AI-native development is an approach to designing, building, and operating software systems that embeds Artificial Intelligence (AI) capabilities as foundational components across the application stack, lifecycle, and tooling, rather than as peripheral or add-on features.

Expanded Explanation

1. Technical Function and Core Characteristics

AI-native development treats Machine Learning (ML) models and other AI components as primary building blocks within applications, similar to data stores or services. It incorporates model training, inference, data pipelines, monitoring, and feedback loops into core engineering workflows and system design.

This approach uses standardized interfaces, APIs, and Machine Learning Operations (MLOps) practices to integrate AI services, manage model versions, and automate deployment and retraining. It also incorporates governance controls, testing, and validation specific to AI behavior into the software development lifecycle.

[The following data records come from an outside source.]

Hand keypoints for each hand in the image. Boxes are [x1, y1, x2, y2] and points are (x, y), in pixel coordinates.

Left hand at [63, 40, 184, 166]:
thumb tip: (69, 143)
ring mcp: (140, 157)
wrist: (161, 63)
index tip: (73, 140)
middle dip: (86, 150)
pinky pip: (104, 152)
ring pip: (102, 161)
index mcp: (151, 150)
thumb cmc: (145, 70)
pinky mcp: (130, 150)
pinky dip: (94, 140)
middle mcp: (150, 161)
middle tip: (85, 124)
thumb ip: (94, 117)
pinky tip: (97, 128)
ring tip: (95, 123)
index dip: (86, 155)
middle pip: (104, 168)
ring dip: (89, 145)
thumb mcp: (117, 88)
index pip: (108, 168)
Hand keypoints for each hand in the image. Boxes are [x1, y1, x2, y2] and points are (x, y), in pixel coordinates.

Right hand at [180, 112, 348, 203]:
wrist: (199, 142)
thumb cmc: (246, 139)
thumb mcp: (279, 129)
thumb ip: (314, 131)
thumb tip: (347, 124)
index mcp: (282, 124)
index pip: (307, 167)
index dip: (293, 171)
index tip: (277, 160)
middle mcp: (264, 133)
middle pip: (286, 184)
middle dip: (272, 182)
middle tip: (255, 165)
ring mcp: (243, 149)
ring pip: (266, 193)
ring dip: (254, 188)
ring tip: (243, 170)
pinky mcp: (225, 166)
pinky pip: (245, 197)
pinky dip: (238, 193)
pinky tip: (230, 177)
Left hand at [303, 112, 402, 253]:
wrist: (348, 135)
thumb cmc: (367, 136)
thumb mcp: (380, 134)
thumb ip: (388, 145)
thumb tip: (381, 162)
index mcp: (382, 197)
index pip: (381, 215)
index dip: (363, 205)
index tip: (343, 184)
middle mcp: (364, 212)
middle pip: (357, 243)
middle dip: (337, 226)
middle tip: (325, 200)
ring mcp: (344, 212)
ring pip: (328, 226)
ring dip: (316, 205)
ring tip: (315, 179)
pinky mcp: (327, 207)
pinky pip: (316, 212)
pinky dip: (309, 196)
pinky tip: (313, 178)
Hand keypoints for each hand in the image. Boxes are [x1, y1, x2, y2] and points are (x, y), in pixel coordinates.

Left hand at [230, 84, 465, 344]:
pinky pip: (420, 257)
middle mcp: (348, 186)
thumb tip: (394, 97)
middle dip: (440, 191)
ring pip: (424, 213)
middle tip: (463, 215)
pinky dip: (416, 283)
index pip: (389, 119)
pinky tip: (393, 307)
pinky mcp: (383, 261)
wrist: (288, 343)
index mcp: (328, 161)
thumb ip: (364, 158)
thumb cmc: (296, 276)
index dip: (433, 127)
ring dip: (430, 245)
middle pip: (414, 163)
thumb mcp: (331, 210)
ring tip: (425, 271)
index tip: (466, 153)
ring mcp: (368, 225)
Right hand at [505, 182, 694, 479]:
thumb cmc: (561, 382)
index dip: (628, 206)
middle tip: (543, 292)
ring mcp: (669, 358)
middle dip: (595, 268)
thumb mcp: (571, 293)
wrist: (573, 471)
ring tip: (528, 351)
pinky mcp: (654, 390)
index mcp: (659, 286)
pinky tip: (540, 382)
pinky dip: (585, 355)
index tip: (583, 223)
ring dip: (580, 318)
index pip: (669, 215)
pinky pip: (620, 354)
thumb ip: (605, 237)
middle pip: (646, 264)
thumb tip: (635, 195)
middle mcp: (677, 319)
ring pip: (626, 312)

2. Enterprise Usage and Architectural Context

In enterprise environments, AI-native development aligns application architecture, data platforms, and infrastructure with the requirements of AI workloads, including access to curated data, scalable compute, and specialized accelerators. It extends existing DevOps and platform engineering practices with MLOps and data engineering capabilities.

Enterprises use AI-native approaches to embed predictive, generative, and decision-support functions into line-of-business systems, while enforcing controls for security, privacy, and compliance. Architectures often include feature stores, model registries, observability for model performance, and policy enforcement for AI usage.

3. Related or Adjacent Technologies

AI-native development relates closely to MLOps, AI Operations (AIOps), and data-centric engineering, which provide processes and tooling for managing models, data quality, and operations. It also connects to cloud-native development, since many AI-native systems run on containerized, microservices-based, and managed cloud platforms.

Other adjacent areas include vector databases, feature stores, Graphics Processing Unit (GPU) and accelerator-based infrastructure, and responsible AI frameworks for Model Risk Management (MRM). These technologies support storage, retrieval, governance, and runtime efficiency for AI components embedded in applications.

4. Business and Operational Significance

For enterprises, AI-native development provides a structured way to integrate AI into products and internal systems while maintaining software quality, reliability, and governance. It supports reuse of models and components across use cases and business units through shared platforms and services.

Operationally, this approach enables coordinated management of code, models, and data, with unified monitoring and incident response for AI-enabled features. It also supports auditability and documentation of AI behavior to meet regulatory, risk, and internal control requirements.